WORK REQUEST A: Change the listing of multi-view scene photos by replacing "pose line" with "extrinsics line" and keeping every other part as it is. Leave the pictures out of your answer.

PASSAGE PROVIDED:
>>>>>

To: John Mansfield who wrote (43)8/30/1998 5:29:00 PM
From: Mr Metals  Respond to of 989
 
It's a long one but well worth the read.

gold-eagle.com

SOUTH AFRICAN MINING COMPANY

RANDGOLD EXPLORATION (RANGY)

Company review by "POLARBEAR"

Symbol - U.S. Nasdaq: RANGY and JSE: RANGOLD

Float: 41 million shares
Recent Price: US$ 1.25
Current Market Capitalization: U.S. $51 million
Current Asset Valuation: Over U.S. $200 million

For many investors, thoughts of South African gold mining companies conjure up images of aging mines with depleted ore reserves, rigid management, and high production costs. Nothing could be further from the truth for the "new" Randgold & Exploration. The shareholder takeover three years ago has produced rapidly expanding reserves, flexible and innovative management, a diverse portfolio of highly valuable assets, and rapidly falling production costs.

The number one problem with South African deep-level mining is that of cost. When crews must travel as deep as 8,200 feet to reach the rock faces, they actually end up working as little as 3 hours in an 8 1/2-hour shift. Its not hard to see that this type of mining will have a difficult time competing with low cost surface mining, where production costs may approach half that of deep mining. Randgold has addressed this problem head-on by successfully transforming itself from a manager of old, deep-level mines into a modern surface gold mining company. As you will see below, the new Randgold and Exploration that has been created over the past three years is an exciting company, grossly undervalued, with an amazing collection of assets.

Before taking an in-depth look at Randgold and Exploration's two cornerstone holdings, RANDGOLD RESOURCES, and CROWN CONSOLIDATED, lets first have a look at the highlights. These assets would all be great to own individually, however, keep in mind the total package of assets owned by RANGY has a current total market capitalization of only $51 million!

THE RANDGOLD AND EXPLORATION PORTFOLIO

(Author Note: Mr. John Disney, longtime S.A. resident and fellow Randgold shareholder, has graciously written the following two sections, overviewing Durban Deep and Harmony Gold Mining. My thanks to John for all the assistance.)

<<<<<

COLLECTED DATA:
>>>>>

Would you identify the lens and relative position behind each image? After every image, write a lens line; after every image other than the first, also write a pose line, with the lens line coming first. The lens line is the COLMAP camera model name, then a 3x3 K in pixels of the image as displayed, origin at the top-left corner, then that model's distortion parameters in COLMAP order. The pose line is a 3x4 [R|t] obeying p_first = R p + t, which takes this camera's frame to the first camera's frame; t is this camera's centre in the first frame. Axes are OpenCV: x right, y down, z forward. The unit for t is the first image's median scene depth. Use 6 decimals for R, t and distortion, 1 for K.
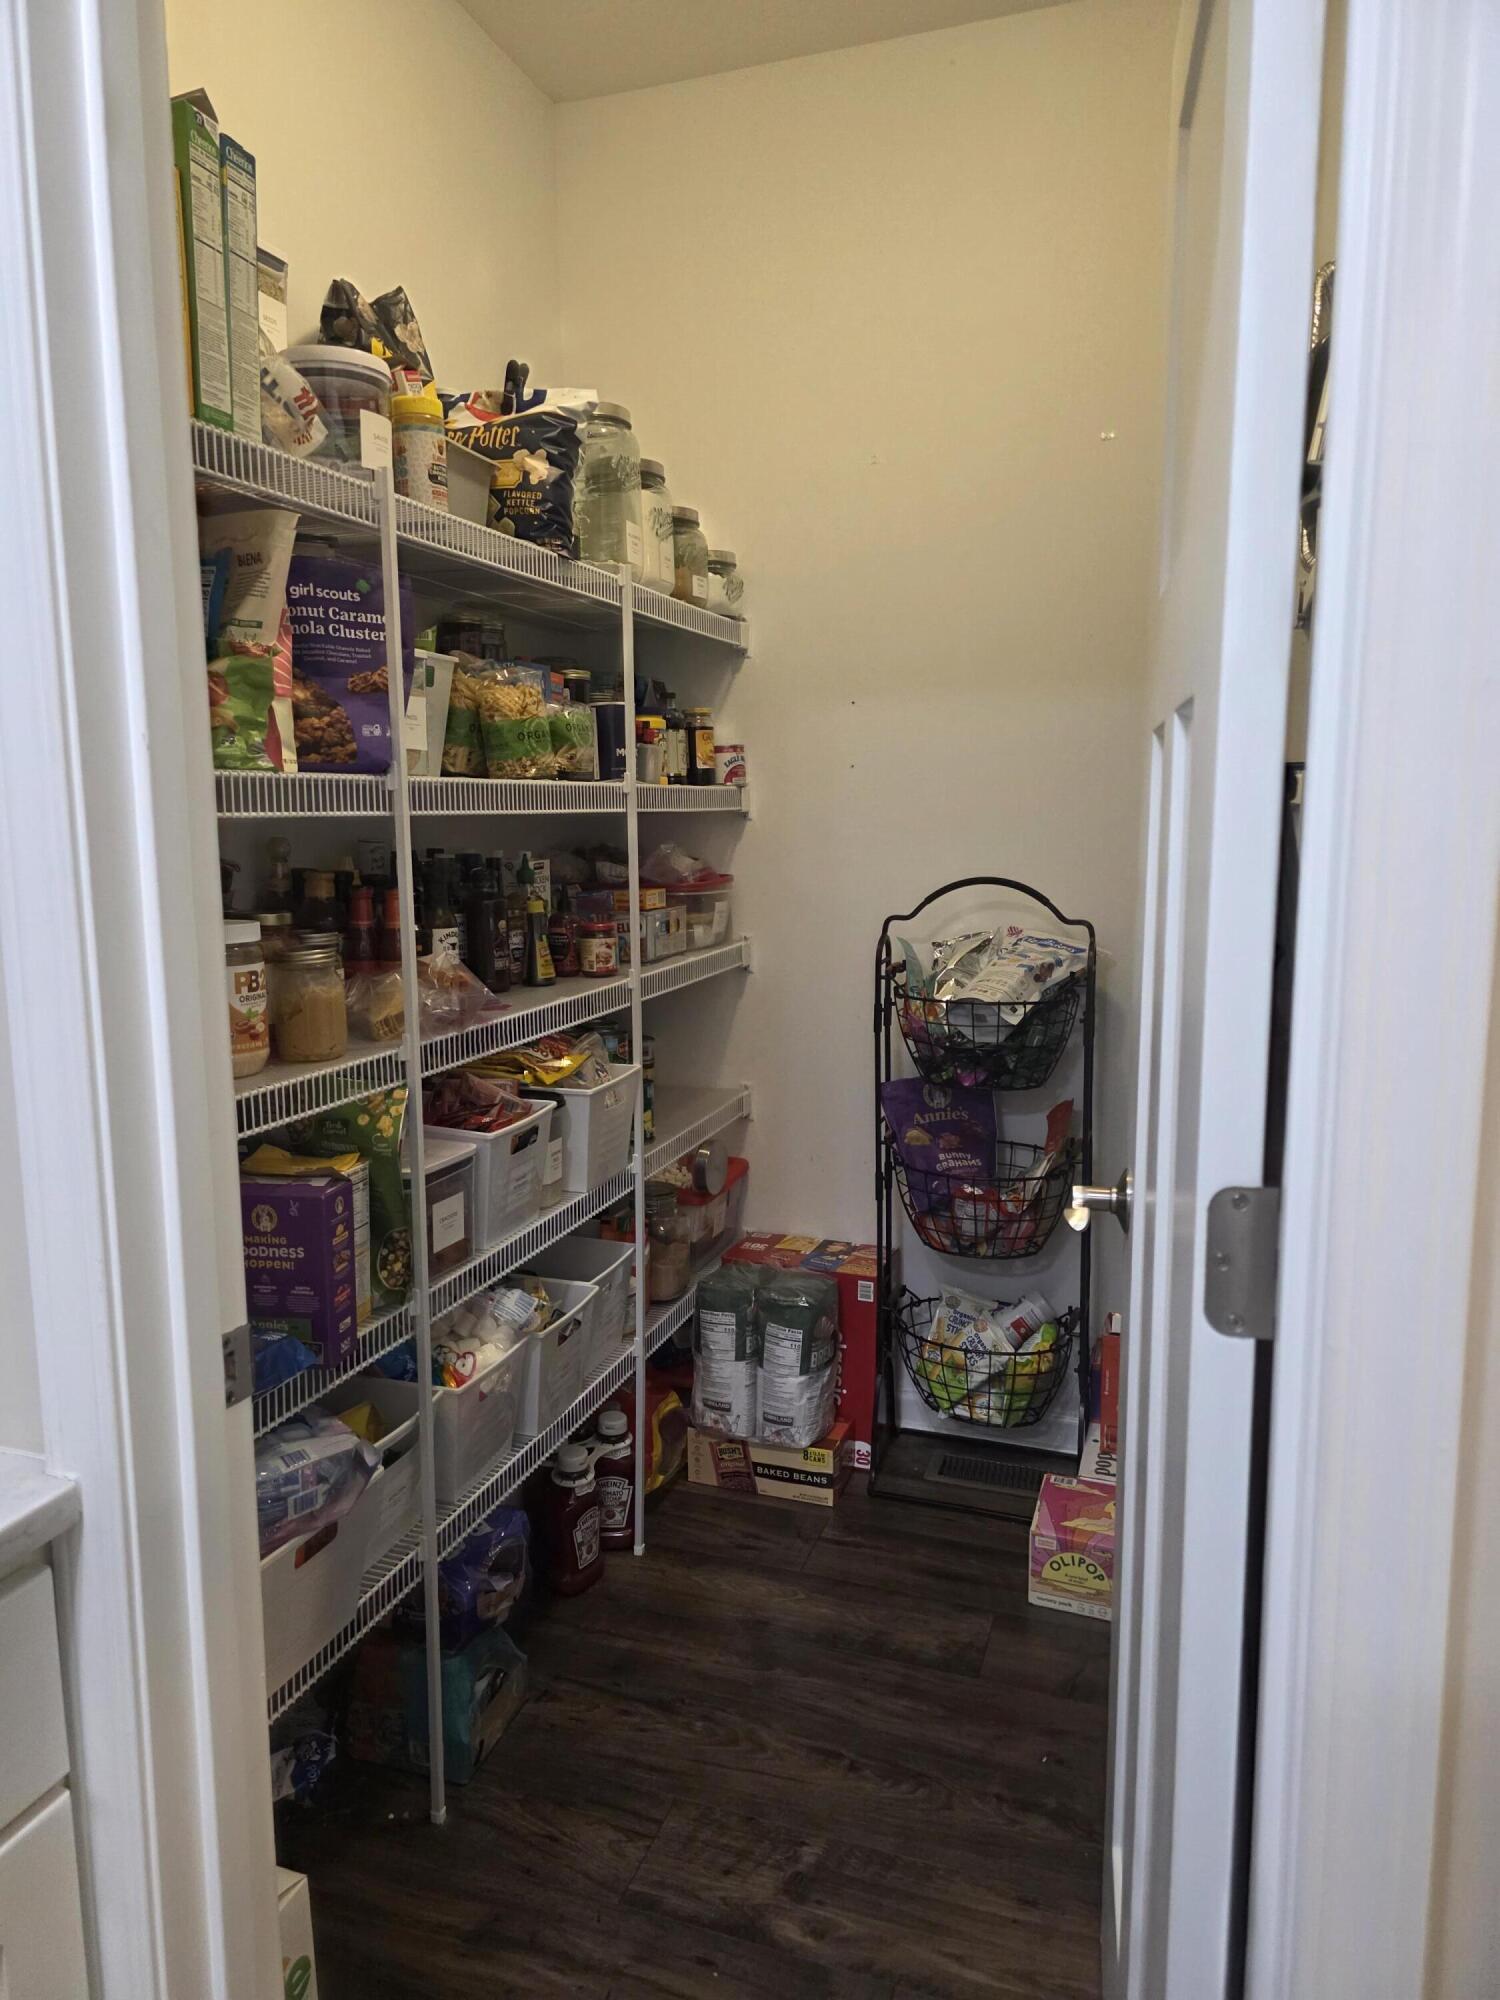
lens RADIAL K [[1344.4, 0, 750.0], [0, 1344.4, 1000.0], [0, 0, 1]] dist [0.093066, -0.116531]
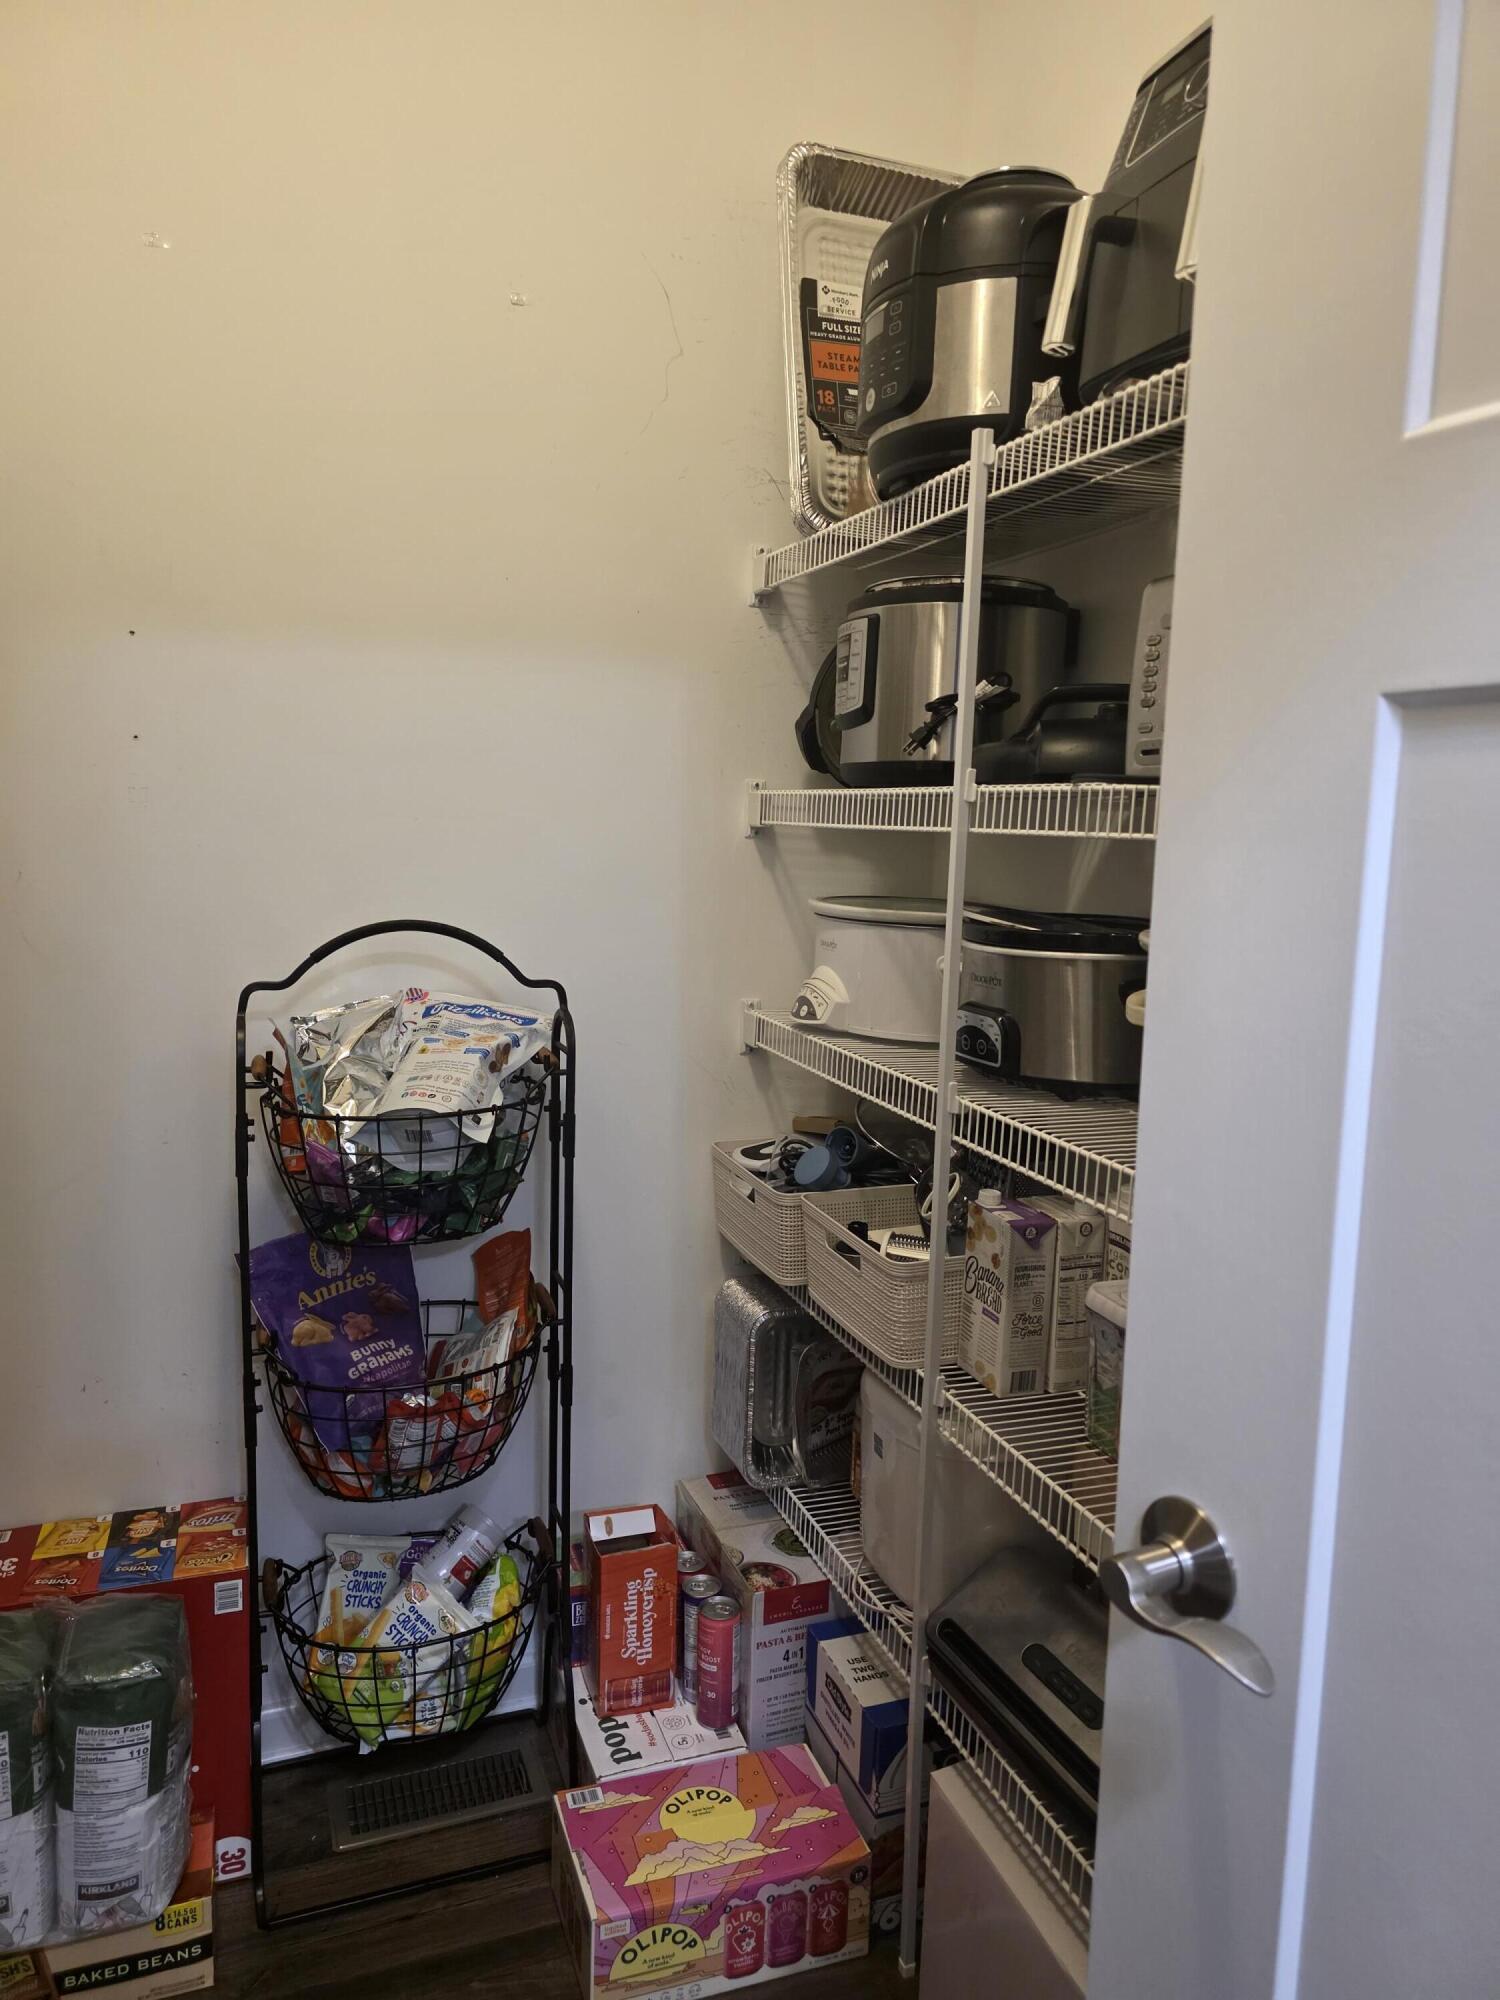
lens RADIAL K [[1348.8, 0, 750.0], [0, 1348.8, 1000.0], [0, 0, 1]] dist [0.063333, -0.052950]
pose [[0.771160, -0.057199, 0.634067, -0.113427], [0.058238, 0.998118, 0.019209, -0.053771], [-0.633972, 0.022113, 0.773039, 0.377556]]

<<<<<

WORK REQUEST B: Write out the entire Randgold and Exploration text word for word.

ANSWER A:
Would you identify the lens and relative position behind each image? After every image, write a lens line; after every image other than the first, also write a extrinsics line, with the lens line coming first. The lens line is the COLMAP camera model name, then a 3x3 K in pixels of the image as displayed, origin at the top-left corner, then that model's distortion parameters in COLMAP order. The extrinsics line is a 3x4 [R|t] obeying p_first = R p + t, which takes this camera's frame to the first camera's frame; t is this camera's centre in the first frame. Axes are OpenCV: x right, y down, z forward. The unit for t is the first image's median scene depth. Use 6 decimals for R, t and distortion, 1 for K.
lens RADIAL K [[1344.4, 0, 750.0], [0, 1344.4, 1000.0], [0, 0, 1]] dist [0.093066, -0.116531]
lens RADIAL K [[1348.8, 0, 750.0], [0, 1348.8, 1000.0], [0, 0, 1]] dist [0.063333, -0.052950]
pose [[0.771160, -0.057199, 0.634067, -0.113427], [0.058238, 0.998118, 0.019209, -0.053771], [-0.633972, 0.022113, 0.773039, 0.377556]]

ANSWER B:
To: John Mansfield who wrote (43)8/30/1998 5:29:00 PM
From: Mr Metals  Respond to of 989
 
It's a long one but well worth the read.

gold-eagle.com

SOUTH AFRICAN MINING COMPANY

RANDGOLD EXPLORATION (RANGY)

Company review by "POLARBEAR"

Symbol - U.S. Nasdaq: RANGY and JSE: RANGOLD

Float: 41 million shares
Recent Price: US$ 1.25
Current Market Capitalization: U.S. $51 million
Current Asset Valuation: Over U.S. $200 million

For many investors, thoughts of South African gold mining companies conjure up images of aging mines with depleted ore reserves, rigid management, and high production costs. Nothing could be further from the truth for the "new" Randgold & Exploration. The shareholder takeover three years ago has produced rapidly expanding reserves, flexible and innovative management, a diverse portfolio of highly valuable assets, and rapidly falling production costs.

The number one problem with South African deep-level mining is that of cost. When crews must travel as deep as 8,200 feet to reach the rock faces, they actually end up working as little as 3 hours in an 8 1/2-hour shift. Its not hard to see that this type of mining will have a difficult time competing with low cost surface mining, where production costs may approach half that of deep mining. Randgold has addressed this problem head-on by successfully transforming itself from a manager of old, deep-level mines into a modern surface gold mining company. As you will see below, the new Randgold and Exploration that has been created over the past three years is an exciting company, grossly undervalued, with an amazing collection of assets.

Before taking an in-depth look at Randgold and Exploration's two cornerstone holdings, RANDGOLD RESOURCES, and CROWN CONSOLIDATED, lets first have a look at the highlights. These assets would all be great to own individually, however, keep in mind the total package of assets owned by RANGY has a current total market capitalization of only $51 million!

THE RANDGOLD AND EXPLORATION PORTFOLIO

(Author Note: Mr. John Disney, longtime S.A. resident and fellow Randgold shareholder, has graciously written the following two sections, overviewing Durban Deep and Harmony Gold Mining. My thanks to John for all the assistance.)